Locate the line that contains "right shoulder: (299, 171)". Retype it and every line after it to the end of the records, exactly, but not the pictures.

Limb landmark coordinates
Content starts
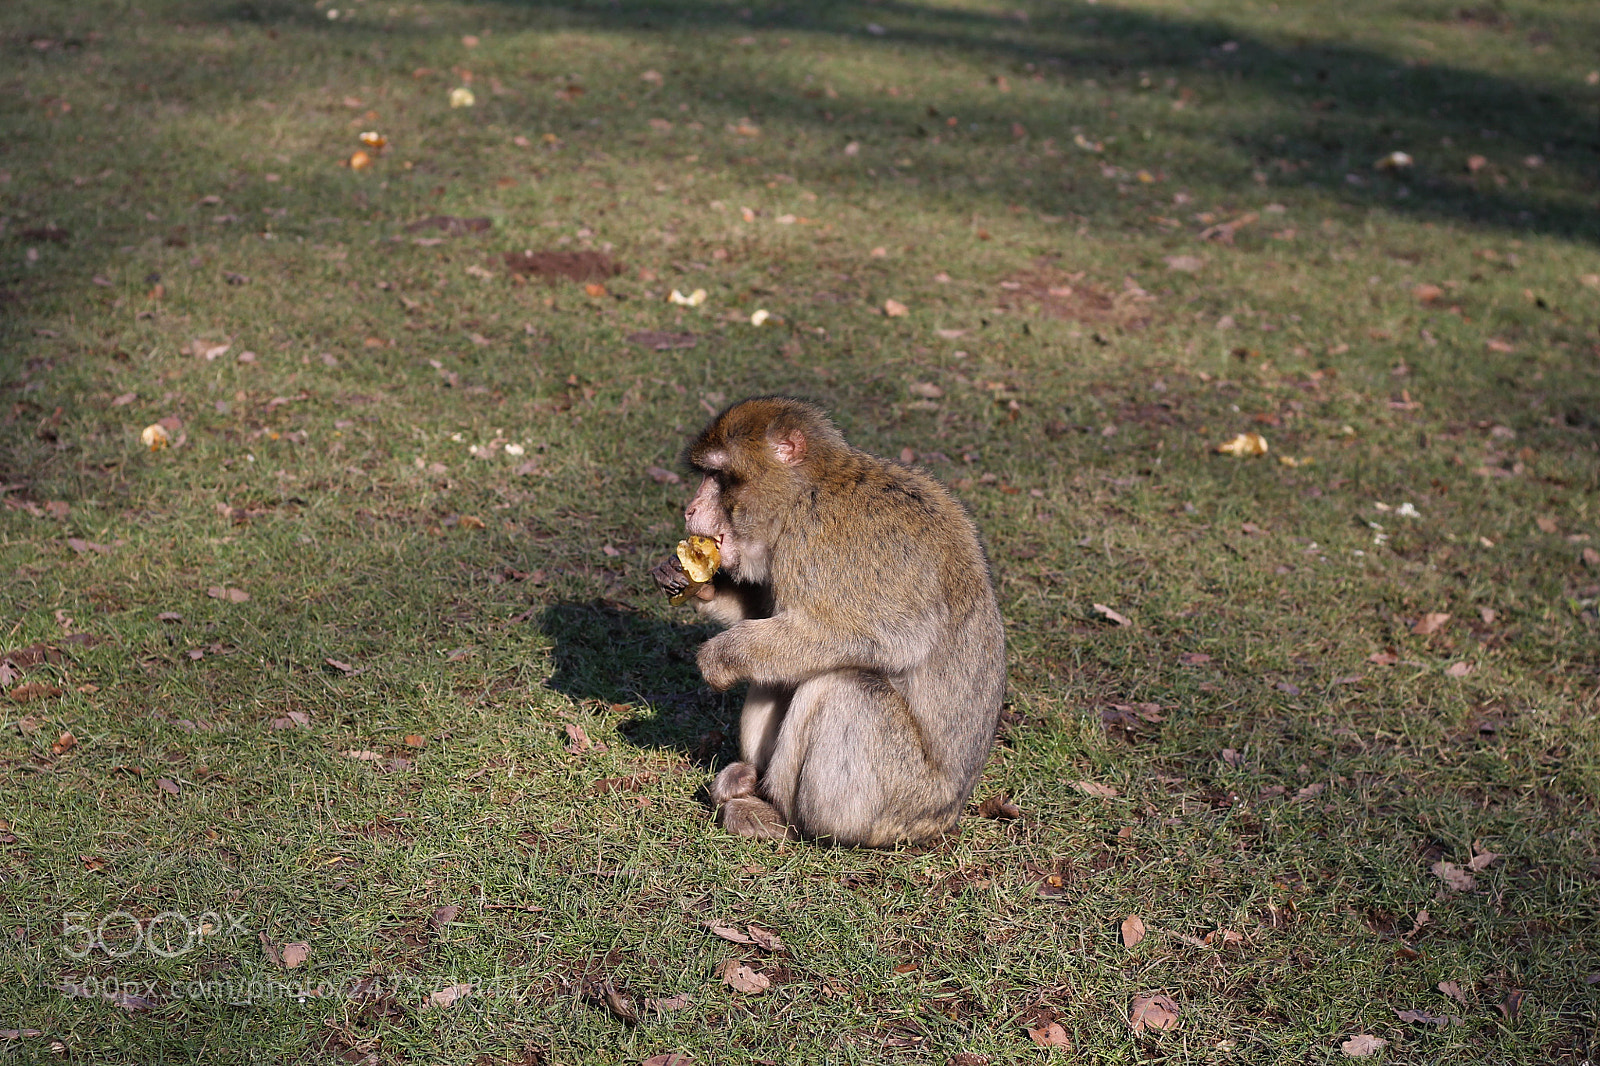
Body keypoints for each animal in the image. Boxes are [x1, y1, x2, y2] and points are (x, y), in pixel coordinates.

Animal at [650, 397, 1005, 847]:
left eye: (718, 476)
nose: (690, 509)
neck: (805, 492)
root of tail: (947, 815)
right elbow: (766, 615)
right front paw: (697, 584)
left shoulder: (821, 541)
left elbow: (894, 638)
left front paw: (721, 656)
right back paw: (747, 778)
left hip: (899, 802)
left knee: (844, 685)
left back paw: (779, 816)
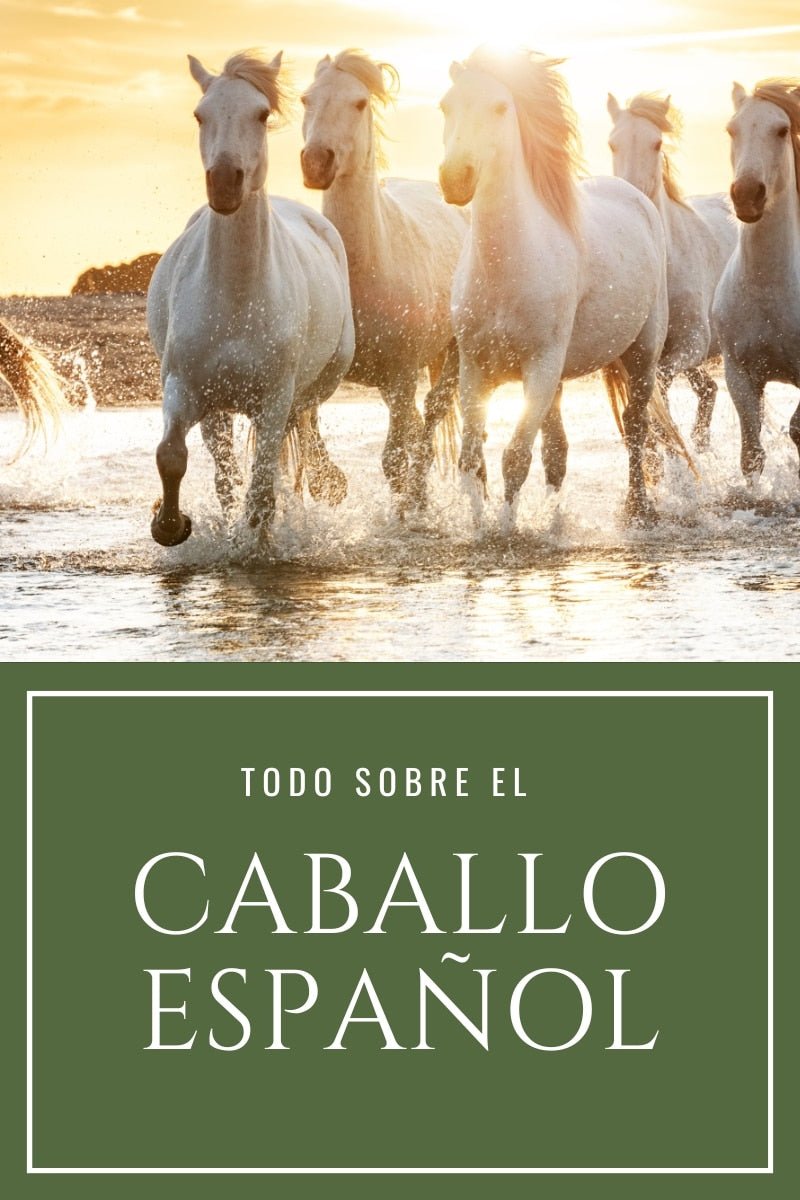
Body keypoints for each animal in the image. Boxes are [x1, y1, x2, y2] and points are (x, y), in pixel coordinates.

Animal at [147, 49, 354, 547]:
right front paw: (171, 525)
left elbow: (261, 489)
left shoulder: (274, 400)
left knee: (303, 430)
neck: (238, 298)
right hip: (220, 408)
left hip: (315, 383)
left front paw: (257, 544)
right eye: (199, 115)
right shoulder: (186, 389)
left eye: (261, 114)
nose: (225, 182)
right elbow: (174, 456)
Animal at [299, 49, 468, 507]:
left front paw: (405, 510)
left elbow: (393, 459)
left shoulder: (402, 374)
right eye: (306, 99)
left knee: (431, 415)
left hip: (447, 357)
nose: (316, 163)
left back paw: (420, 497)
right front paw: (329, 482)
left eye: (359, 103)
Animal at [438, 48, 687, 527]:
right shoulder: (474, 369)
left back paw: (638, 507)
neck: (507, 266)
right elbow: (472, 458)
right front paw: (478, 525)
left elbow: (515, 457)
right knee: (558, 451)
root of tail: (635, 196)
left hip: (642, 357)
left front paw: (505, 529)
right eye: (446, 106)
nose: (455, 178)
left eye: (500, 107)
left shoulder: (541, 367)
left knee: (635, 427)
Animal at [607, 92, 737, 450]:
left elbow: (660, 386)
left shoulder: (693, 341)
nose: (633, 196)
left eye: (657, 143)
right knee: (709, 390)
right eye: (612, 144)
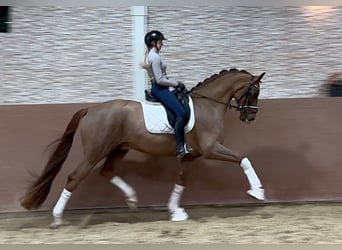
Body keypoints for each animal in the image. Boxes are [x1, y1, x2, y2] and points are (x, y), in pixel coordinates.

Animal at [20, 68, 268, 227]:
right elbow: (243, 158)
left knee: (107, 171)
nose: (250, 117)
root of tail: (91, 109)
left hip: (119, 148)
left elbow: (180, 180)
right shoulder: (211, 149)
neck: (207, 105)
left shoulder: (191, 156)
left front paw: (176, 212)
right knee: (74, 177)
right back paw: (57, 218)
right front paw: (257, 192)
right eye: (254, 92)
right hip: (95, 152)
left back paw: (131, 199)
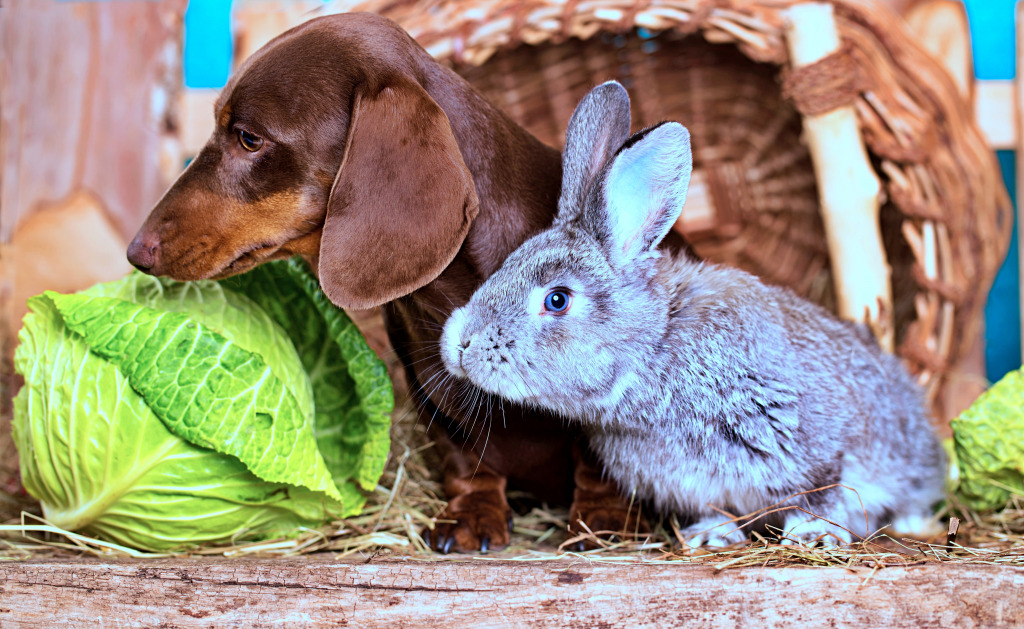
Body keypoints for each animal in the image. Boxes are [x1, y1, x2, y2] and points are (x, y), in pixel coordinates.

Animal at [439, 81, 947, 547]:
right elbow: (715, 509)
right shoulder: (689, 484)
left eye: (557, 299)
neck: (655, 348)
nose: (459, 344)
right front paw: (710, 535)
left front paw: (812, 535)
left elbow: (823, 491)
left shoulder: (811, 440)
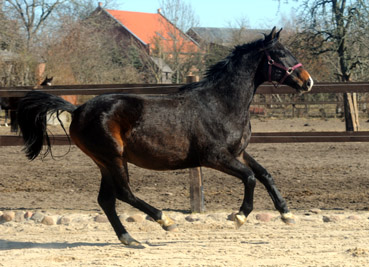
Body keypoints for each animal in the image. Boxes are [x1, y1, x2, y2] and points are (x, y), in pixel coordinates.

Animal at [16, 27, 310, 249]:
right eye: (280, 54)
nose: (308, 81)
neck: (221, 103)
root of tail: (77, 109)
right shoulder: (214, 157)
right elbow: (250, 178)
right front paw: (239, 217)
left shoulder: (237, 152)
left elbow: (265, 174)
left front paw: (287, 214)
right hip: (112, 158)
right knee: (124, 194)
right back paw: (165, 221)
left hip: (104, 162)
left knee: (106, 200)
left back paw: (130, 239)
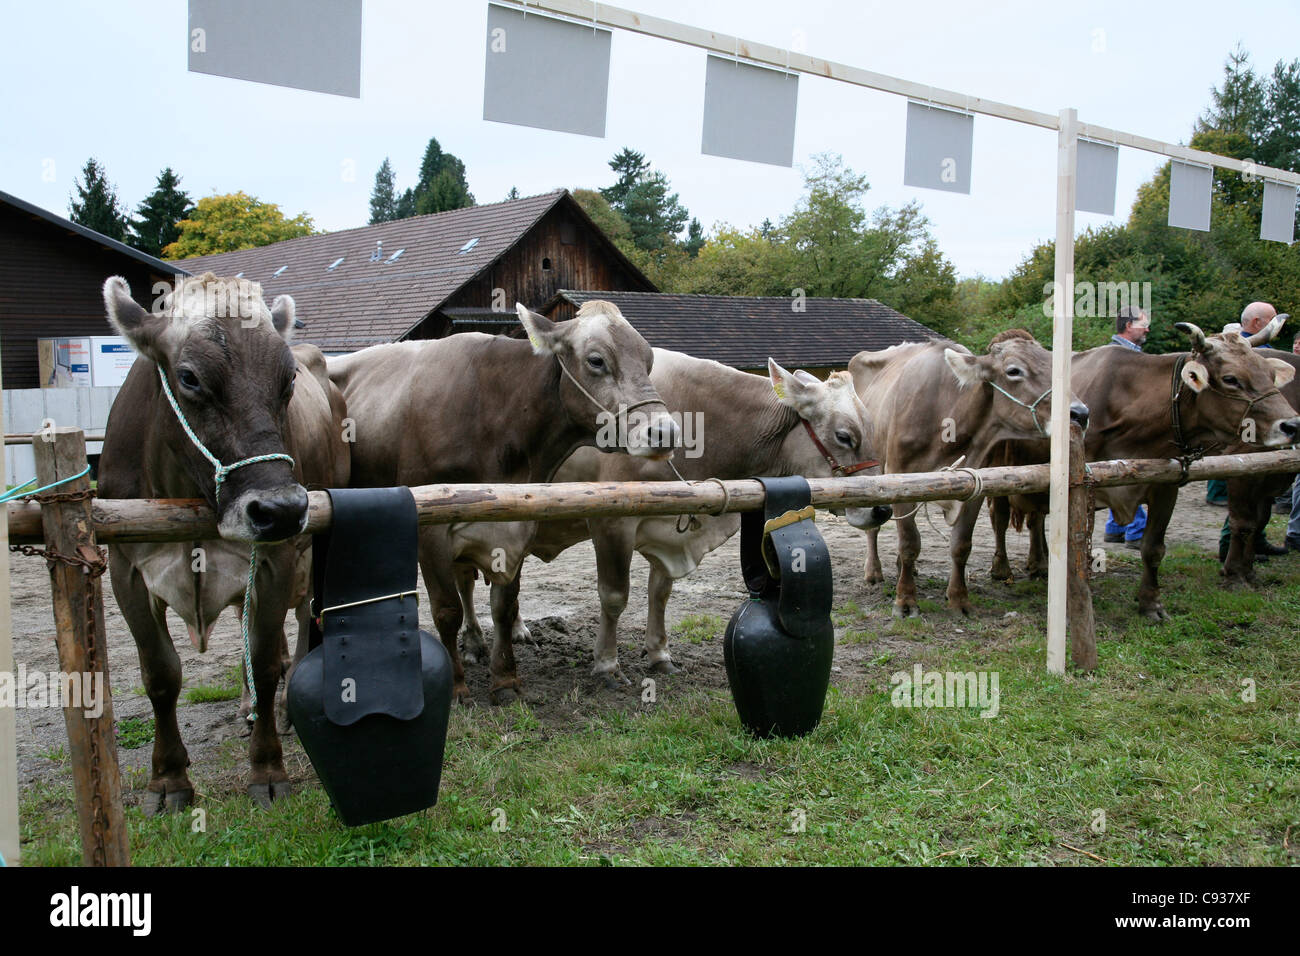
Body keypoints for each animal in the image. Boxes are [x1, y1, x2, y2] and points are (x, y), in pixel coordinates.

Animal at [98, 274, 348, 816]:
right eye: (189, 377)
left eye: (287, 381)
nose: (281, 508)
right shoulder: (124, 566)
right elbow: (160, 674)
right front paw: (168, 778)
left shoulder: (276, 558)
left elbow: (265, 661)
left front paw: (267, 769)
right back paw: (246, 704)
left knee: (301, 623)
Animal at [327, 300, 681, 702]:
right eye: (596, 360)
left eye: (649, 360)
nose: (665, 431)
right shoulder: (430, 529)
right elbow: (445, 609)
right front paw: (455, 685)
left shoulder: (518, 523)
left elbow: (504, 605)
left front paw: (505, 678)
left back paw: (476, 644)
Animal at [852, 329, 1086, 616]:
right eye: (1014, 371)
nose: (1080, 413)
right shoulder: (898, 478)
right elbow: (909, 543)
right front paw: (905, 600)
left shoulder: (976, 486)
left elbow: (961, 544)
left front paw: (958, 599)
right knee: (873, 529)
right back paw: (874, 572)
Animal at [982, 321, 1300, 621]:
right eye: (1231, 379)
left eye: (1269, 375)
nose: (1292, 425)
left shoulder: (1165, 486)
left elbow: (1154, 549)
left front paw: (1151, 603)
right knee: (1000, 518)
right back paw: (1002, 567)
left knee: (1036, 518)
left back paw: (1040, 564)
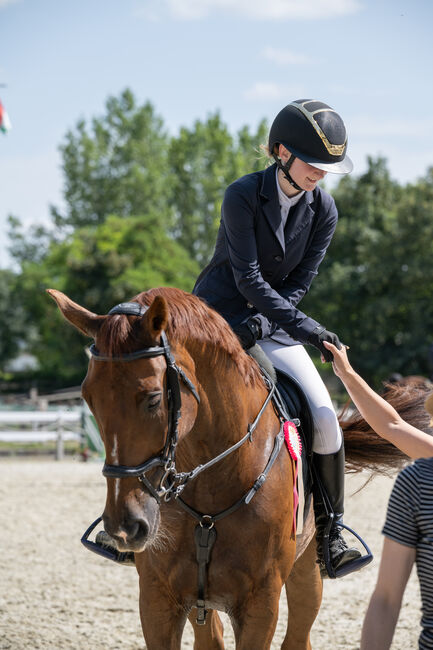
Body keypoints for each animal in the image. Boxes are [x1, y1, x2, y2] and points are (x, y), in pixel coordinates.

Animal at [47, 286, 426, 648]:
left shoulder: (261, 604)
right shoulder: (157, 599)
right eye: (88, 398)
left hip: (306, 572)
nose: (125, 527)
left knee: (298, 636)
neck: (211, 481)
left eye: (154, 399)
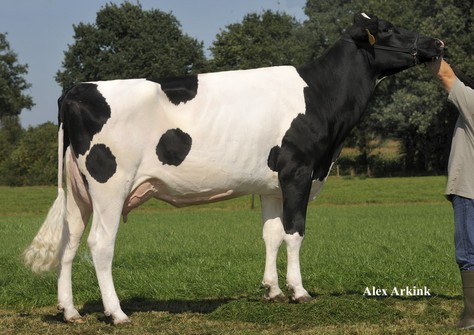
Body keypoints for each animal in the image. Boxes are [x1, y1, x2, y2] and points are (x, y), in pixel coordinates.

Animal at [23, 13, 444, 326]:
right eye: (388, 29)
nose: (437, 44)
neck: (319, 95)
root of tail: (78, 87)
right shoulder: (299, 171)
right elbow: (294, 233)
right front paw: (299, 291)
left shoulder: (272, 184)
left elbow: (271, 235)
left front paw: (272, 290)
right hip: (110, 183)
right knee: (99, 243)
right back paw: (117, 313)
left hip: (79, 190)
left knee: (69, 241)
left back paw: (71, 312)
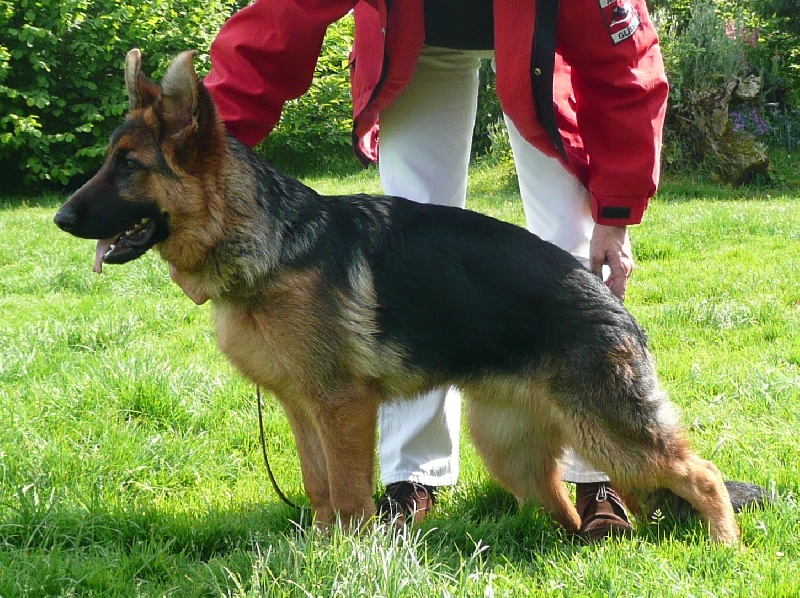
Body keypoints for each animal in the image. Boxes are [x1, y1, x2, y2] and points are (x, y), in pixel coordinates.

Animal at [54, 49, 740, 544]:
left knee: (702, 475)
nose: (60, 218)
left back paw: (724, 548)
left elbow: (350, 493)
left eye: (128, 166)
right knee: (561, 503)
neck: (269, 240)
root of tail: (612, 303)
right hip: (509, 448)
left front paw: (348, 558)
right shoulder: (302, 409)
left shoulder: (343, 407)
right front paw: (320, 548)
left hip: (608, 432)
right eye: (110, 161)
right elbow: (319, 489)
Content ends
### Answer section
right shoulder: (299, 171)
right elbow: (294, 233)
right front paw: (299, 291)
left shoulder: (272, 184)
left elbow: (271, 235)
left front paw: (272, 290)
right hip: (110, 183)
right knee: (99, 243)
right back paw: (117, 313)
left hip: (79, 190)
left knee: (69, 241)
left back paw: (71, 312)
Body keypoints for each animal in the image. Boxes are [x1, y1, x2, y2] and points are (x, y), in pixel coordinates.

Animal at [54, 49, 740, 544]:
left knee: (702, 475)
nose: (60, 218)
left back paw: (724, 548)
left elbow: (350, 493)
left eye: (128, 166)
right knee: (561, 503)
neck: (269, 240)
root of tail: (612, 303)
right hip: (509, 448)
left front paw: (348, 558)
right shoulder: (302, 409)
left shoulder: (343, 407)
right front paw: (320, 548)
left hip: (608, 432)
right eye: (110, 161)
right elbow: (319, 489)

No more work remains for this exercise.